Sans condescendance (et donc à l'inverse de moi qui admire ce recul que je n'aurai jamais), Loznitsa tire le portrait d'une nation qui ne vit pas vraiment sous un nouveau régime, pas plus qu'elle ne connaît de réelle abolition de l'ancien, ni qu'elle n'est dans son tort, ni aveugle : sous la prise de partie de l'image, Loznitsa cache une neutralité inattendue.

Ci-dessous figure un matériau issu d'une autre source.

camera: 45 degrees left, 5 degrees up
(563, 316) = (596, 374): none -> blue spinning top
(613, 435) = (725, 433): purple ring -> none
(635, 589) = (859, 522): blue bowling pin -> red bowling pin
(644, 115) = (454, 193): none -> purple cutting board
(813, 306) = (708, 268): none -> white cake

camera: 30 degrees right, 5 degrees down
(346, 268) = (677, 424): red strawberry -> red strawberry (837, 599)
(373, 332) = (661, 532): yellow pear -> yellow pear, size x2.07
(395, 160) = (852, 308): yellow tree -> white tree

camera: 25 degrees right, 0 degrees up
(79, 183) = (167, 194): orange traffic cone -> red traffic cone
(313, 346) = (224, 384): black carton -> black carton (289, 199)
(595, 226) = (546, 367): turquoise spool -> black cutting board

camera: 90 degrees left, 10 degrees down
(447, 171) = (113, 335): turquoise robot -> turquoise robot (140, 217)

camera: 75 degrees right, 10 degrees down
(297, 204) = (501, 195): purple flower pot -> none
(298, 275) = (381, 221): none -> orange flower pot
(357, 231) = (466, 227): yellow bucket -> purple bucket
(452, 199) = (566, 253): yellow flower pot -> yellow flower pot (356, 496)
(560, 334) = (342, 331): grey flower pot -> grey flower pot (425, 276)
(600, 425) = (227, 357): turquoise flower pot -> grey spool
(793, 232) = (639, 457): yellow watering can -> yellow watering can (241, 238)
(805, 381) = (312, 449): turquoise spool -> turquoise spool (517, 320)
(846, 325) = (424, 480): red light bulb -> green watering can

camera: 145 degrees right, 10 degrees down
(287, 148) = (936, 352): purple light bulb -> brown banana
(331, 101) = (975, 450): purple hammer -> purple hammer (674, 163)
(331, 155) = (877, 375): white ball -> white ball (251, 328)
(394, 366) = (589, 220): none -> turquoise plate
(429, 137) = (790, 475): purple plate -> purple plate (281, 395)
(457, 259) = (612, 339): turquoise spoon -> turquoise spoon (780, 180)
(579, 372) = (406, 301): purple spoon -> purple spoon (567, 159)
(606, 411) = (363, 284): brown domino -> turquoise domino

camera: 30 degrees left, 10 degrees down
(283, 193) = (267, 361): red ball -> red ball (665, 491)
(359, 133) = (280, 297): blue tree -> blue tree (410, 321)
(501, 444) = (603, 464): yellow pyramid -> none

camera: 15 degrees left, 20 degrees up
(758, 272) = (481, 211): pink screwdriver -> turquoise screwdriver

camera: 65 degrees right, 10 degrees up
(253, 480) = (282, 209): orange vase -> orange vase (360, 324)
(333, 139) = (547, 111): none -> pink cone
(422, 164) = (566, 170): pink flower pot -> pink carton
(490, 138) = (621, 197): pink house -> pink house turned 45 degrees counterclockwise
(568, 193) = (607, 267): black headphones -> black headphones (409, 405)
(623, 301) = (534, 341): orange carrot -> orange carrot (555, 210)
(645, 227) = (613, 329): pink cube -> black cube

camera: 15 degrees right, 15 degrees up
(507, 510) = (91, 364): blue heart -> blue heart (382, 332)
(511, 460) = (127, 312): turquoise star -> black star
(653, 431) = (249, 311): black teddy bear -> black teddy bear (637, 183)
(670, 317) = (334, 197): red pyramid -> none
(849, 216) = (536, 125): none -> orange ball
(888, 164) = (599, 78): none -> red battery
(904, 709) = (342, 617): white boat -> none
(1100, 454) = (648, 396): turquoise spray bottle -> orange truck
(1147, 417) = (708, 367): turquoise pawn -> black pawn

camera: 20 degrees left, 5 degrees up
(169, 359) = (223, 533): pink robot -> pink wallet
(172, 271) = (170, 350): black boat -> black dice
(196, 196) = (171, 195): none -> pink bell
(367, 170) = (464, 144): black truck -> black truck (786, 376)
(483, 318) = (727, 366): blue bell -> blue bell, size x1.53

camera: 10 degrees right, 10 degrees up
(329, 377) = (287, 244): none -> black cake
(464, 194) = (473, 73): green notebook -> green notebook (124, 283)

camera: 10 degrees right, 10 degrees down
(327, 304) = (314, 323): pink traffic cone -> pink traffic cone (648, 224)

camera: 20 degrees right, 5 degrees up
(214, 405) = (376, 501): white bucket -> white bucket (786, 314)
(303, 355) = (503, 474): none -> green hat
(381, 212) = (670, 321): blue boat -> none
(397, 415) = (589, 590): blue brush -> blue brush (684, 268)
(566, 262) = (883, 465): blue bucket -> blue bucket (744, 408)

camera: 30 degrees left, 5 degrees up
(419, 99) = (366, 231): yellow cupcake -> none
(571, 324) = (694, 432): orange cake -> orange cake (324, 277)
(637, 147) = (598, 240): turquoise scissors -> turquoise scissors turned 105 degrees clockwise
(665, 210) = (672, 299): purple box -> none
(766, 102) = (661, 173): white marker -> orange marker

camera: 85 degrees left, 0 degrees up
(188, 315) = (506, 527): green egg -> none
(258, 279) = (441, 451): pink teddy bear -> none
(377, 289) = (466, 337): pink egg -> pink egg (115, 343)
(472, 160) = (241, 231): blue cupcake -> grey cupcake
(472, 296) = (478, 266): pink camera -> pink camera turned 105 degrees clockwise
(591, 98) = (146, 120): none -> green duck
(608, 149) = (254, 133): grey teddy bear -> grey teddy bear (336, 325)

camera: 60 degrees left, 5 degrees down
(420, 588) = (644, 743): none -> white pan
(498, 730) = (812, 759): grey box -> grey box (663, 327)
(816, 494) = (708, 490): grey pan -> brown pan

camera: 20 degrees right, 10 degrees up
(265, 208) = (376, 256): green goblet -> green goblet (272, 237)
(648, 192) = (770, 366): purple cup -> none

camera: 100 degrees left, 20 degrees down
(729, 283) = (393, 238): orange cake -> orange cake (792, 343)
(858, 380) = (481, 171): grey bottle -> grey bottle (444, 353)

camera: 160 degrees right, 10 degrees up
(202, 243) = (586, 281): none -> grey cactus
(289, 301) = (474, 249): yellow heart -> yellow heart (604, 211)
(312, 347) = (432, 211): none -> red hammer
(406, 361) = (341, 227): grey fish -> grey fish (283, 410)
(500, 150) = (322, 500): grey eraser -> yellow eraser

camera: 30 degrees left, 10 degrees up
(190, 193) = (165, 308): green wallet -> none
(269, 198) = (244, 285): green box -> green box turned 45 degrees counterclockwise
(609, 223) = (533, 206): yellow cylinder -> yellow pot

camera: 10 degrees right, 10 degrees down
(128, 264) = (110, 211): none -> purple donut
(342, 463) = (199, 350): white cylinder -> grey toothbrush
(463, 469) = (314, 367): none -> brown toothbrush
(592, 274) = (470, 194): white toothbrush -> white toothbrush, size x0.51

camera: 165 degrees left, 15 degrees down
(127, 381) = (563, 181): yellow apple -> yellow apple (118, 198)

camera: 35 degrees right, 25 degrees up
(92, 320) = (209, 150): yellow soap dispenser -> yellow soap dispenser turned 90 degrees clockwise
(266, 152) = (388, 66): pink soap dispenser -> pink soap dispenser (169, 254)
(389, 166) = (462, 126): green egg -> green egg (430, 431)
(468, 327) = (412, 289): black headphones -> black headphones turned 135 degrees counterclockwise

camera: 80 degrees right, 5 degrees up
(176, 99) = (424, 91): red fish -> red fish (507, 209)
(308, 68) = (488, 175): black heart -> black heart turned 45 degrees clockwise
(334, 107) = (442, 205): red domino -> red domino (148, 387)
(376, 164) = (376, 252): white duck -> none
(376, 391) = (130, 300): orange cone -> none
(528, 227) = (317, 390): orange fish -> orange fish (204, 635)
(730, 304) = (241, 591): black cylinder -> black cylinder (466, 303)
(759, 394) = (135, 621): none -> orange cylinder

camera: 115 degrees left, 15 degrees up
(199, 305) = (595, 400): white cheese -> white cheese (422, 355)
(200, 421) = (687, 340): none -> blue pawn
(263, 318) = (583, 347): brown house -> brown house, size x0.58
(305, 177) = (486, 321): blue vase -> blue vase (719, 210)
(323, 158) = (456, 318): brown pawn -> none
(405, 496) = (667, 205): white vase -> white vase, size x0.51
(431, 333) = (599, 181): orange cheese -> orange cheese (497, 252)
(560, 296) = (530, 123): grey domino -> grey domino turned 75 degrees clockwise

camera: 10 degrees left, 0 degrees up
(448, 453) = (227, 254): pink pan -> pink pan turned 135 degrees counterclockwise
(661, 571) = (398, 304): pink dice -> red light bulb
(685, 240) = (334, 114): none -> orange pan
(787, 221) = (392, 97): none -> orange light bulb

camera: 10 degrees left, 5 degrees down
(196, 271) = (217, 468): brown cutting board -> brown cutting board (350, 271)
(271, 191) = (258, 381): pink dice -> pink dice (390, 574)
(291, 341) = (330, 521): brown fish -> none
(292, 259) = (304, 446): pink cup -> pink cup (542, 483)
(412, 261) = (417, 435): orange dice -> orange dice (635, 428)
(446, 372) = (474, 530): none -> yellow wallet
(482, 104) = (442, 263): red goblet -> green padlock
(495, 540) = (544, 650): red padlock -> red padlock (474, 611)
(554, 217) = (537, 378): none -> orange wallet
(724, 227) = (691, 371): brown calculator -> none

Le cinéaste, spectateur de son propre film, s'en sert comme d'un réceptacle aux erreurs de jeunesse de son Ukraine natale. Il s'agit exactions atroces quand on les voit à la télévision, mais qui dans Donbass ont bien plus de poids et de réalité. Tout le génie de l'œuvre est dans ce paradoxe où la vision la plus fictionnalisée devient la plus marquante, où la création artistique permet la vraie douche froide qui nous fait changer d'avis sur la réalité un pays entier, plus qu'une représentation "réelle" et en direct qui, à l'inverse du cinéma, ne permet pas d'intégrer directement le contexte.
Loznitsa envoie un générique discret par-dessus un plan qui est fixe depuis de longues minutes. Le message est passé, la réflexion suivra. Ou non.